Drawing comparisons to Edison’s invention of the light bulb despite his fear of the dark, Asselin said that it is the nature of fear that forces us to do things and you just have to keep pushing through with self esteem and a plan.
“As long as you have a plan, if you don’t have a plan you’ve missed the parade,” said Asselin. He asserted that newspapers are not missing the parade and believes they foster a certain level of innovation already.
“When you’re starting from scratch to produce something new everyday, that’s innovation because you don’t know where you’re going, don’t know what’s going to happen, except there’s a time constraint.”
Asselin quickly acknowledged the challenge faced by those trying to get things done on daily deadlines, but stated that creatively it wont work and you need to listen instead to the consumer audience. He went on to explain—with the help of a video—that creativity is not inspired by time and innovation doesn’t speed.
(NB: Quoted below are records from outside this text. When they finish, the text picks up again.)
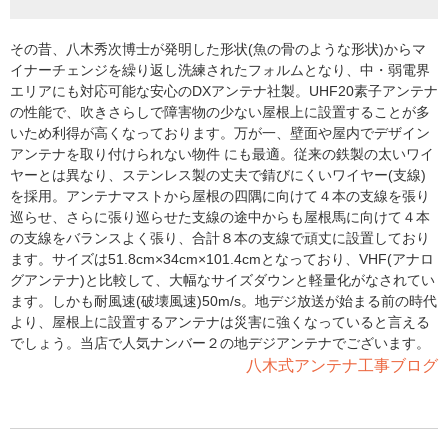
その昔、八木秀次博士が発明した形状(魚の骨のような形状)からマ
イナーチェンジを繰り返し洗練されたフォルムとなり、中・弱電界
エリアにも対応可能な安心のDXアンテナ社製。UHF20素子アンテナ
の性能で、吹きさらしで障害物の少ない屋根上に設置することが多
いため利得が高くなっております。万が一、壁面や屋内でデザイン
アンテナを取り付けられない物件 にも最適。従来の鉄製の太いワイ
ヤーとは異なり、ステンレス製の丈夫で錆びにくいワイヤー(支線)
を採用。アンテナマストから屋根の四隅に向けて４本の支線を張り
巡らせ、さらに張り巡らせた支線の途中からも屋根馬に向けて４本
の支線をバランスよく張り、合計８本の支線で頑丈に設置しており
ます。サイズは51.8cm×34cm×101.4cmとなっており、VHF(アナロ
グアンテナ)と比較して、大幅なサイズダウンと軽量化がなされてい
ます。しかも耐風速(破壊風速)50m/s。地デジ放送が始まる前の時代
より、屋根上に設置するアンテナは災害に強くなっていると言える
でしょう。当店で人気ナンバー２の地デジアンテナでございます。
八木式アンテナ工事ブログ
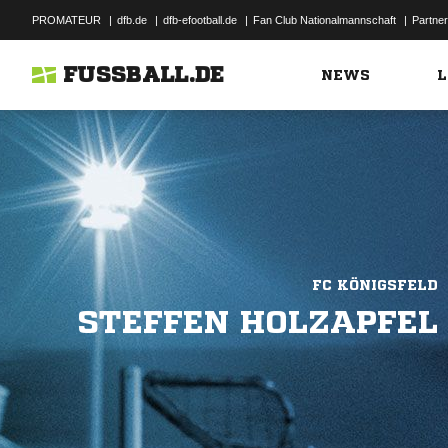
PROMATEUR
|
dfb.de
|
dfb-efootball.de
|
Fan Club Nationalmannschaft
|
Partner
FUSSBALL.DE
NEWS
L
FC KÖNIGSFELD
STEFFEN HOLZAPFEL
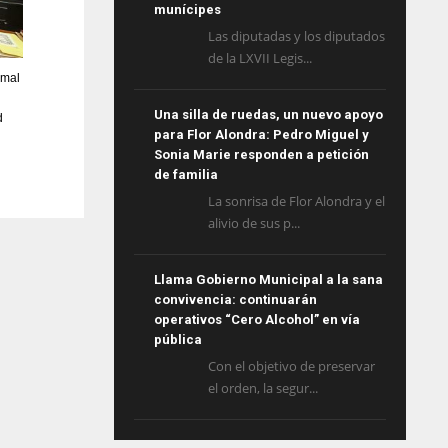
munícipes
Las diputadas y los diputados
de la LXVII Legis...
rmal
Una silla de ruedas, un nuevo apoyo
d
para Flor Alondra: Pedro Miguel y
Sonia Marie responden a petición
de familia
La sonrisa de Flor Alondra y el
alivio de sus p...
Llama Gobierno Municipal a la sana
convivencia: continuarán
operativos “Cero Alcohol” en vía
pública
Con el objetivo de preservar
el orden, la segur...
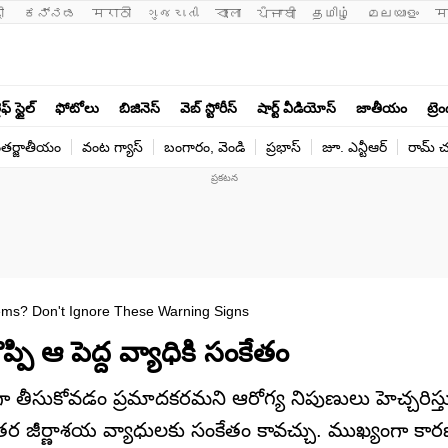
ी 
ಕನ್ನಡ
मराठी
ગુજરાતી
বাংলা
ਪੰਜਾਬੀ
தமிழ்
മലയാളം
म
ఫ్ స్టైల్
ఫోటోలు
బిజినెస్
వెబ్ స్టోరీస్
షార్ట్ వీడియోస్
జాతీయం
ట్రె
తర్జాతీయం
వంట గ్యాస్
బంగారం, వెండి
ప్రభాస్
జూ. ఎన్టీఆర్
రామ్ చ‌
ms? Don't Ignore These Warning Signs
పి ఆ పెద్ద వ్యాధికి సంకేతం
ణంగా తీసుకోవడం ప్రమాదకరమని ఆరోగ్య నిపుణులు హెచ్చరిస్త
 ఇతర జీర్ణాశయ వ్యాధులకు సంకేతం కావచ్చు. ముఖ్యంగా కా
The creative expert explained that in today’s fragmented media landscape, newspapers cannot subscribe to a one-size-fits-all model, or ‘all-you-can-app.’ He challenged delegates to take a step back and really analyze the state of their organization and whether or not it fosters innovation and creativity. “Is it still like a big symphony orchestra, when today’s consumers want a flexible jazz quartet that can change tunes, change instruments and go somewhere else?”
Knowing what readers want and adjusting strategies accordingly is a major component to the recipe for successful marketing, whether it be using data to determine what they are reading or changing the creative process behind the paper’s photography and the headline to hold eyes on a page.
Equally as integral to the recipe, is making room for the contribution of your employees, said Asselin, as innovation lies within tons of small ideas. He encouraged news organizations to reevaluate the division of time and efforts into three categories: destruction, preservation and creation.
Changing processes through re-sourcing and re-organizing, improving the current and creating new innovative ideas can all be achieved with the help of open minds. You will need people on your team who are willing to take steps out of the comfort zone. Innovation will flourish when you are bold enough to come up with ideas to challenge the way you make decisions and dare to go against the status quo.